Mi colpisce l’umiltà e il grande lavoro fatto sempre con obiettivi ben precisi. L’approccio di Vincent all’arte è un insegnamento importantissimo. Mi colpisce la sua capacità autocritica unita alla perseveranza e alla convinzione di aver intrapreso la strada giusta...la sua strada giusta. Quindi cerco di imparare da questo atteggiamento e di costruirlo su di me più che cercare affinità. Della sua opera nulla mi turba, direi che quasi tutta mi colpisce e mi emoziona. Vincent toglie le parole.


9. Cantautore e scrittore: quali sono gli autori che sente vicini e a cui si ispira?

Preciso che leggo poco e ascolto poca musica. Nelle scelte mi lascio spesso condizionare da amici di cui ammiro il gusto e le passioni. Sono stati loro nel corso degli anni a consigliarmi di leggere autori o a regalarmi dischi che mi hanno per certi aspetti formato. Amo le bande balcaniche, la musica d’autore, in particolare quella francese e ascolto spesso Tom Waits. In campo letterario ultimamente sto leggendo Saramago, prima ho letto libri di Fante, Bukowski, Céline. Mi piacciono molto Dostoevskij e Marquez. Non leggo quasi mai autori contemporanei. Penso che tutto quello che ho letto e ascoltato abbia contribuito a creare un mio gusto, un mio stile ma sono convinto che esiste anche qualcos’altro che lo ha ancor più determinato. Non so cosa sia di preciso ma di sicuro passa attraverso quello che ho vissuto al di là di libri e dischi. Qualcosa che appartiene a un mondo dove nessuno scrive, nessuno legge e c’è silenzio. Da lì, solo da lì può passare l’ispirazione.


10. Quali sono i suoi progetti per il futuro?

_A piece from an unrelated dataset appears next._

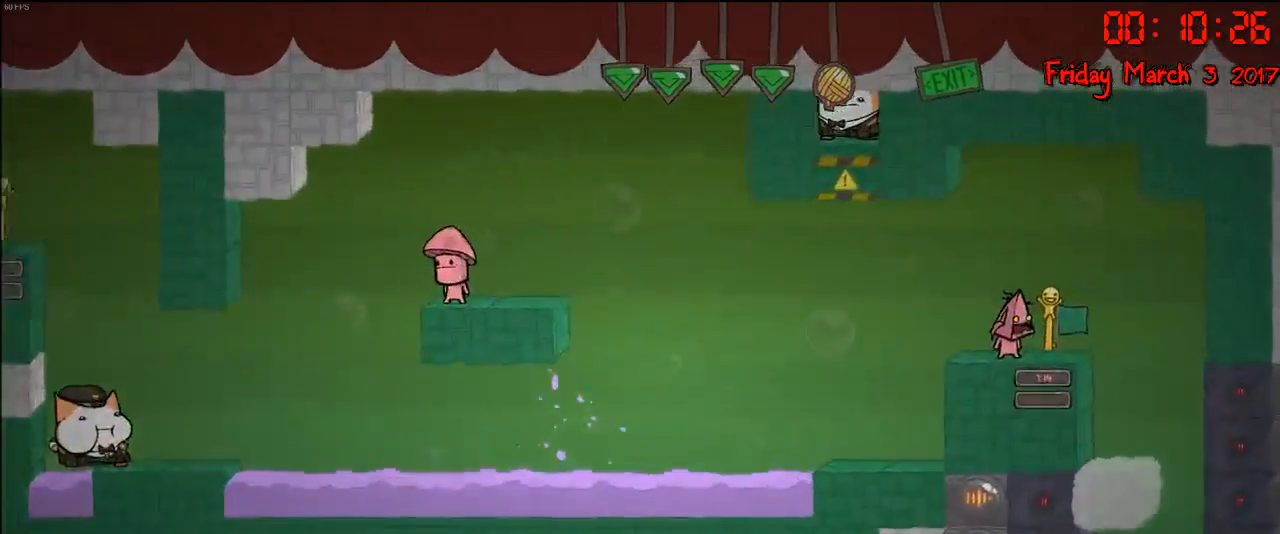
{"buttons": [], "left_stick": "right", "right_stick": "center", "events": [[183, "left_stick", "right"], [283, "A", "down"], [400, "A", "up"]]}
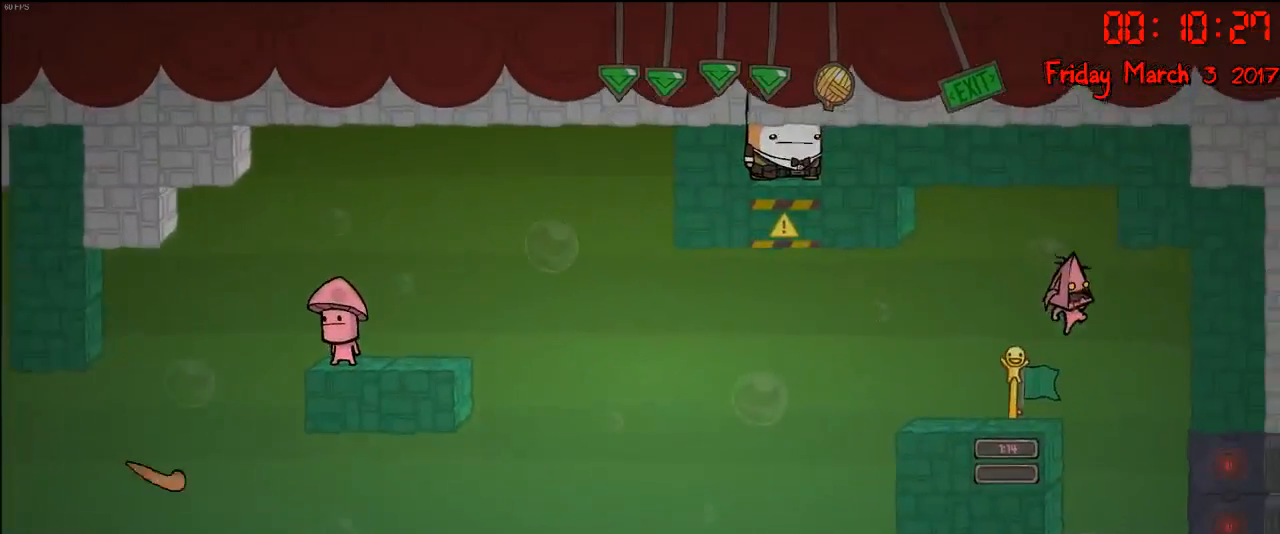
{"buttons": [], "left_stick": "center", "right_stick": "center", "events": [[333, "left_stick", "center"]]}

Mi piacerebbe continuare a scrivere e riuscire a completare alcuni racconti che ho solo impostato. Musicalmente ho inciso un disco un anno fa e spero di poterlo presto pubblicare. In questo momento però la cosa principale è promuovere lo spettacolo “Vincent”, ossia l’esecuzione dal vivo dell’intero disco allegato al libro, in cui condivido il palco con Angel Galzerano, Gianmarco Astori e Anna Maria Di Lena. Abbiamo già fatto due rappresentazioni con un buon successo e speriamo di avere sempre più occasioni di portare in giro questo progetto che facciamo con grande passione.


In bocca al lupo!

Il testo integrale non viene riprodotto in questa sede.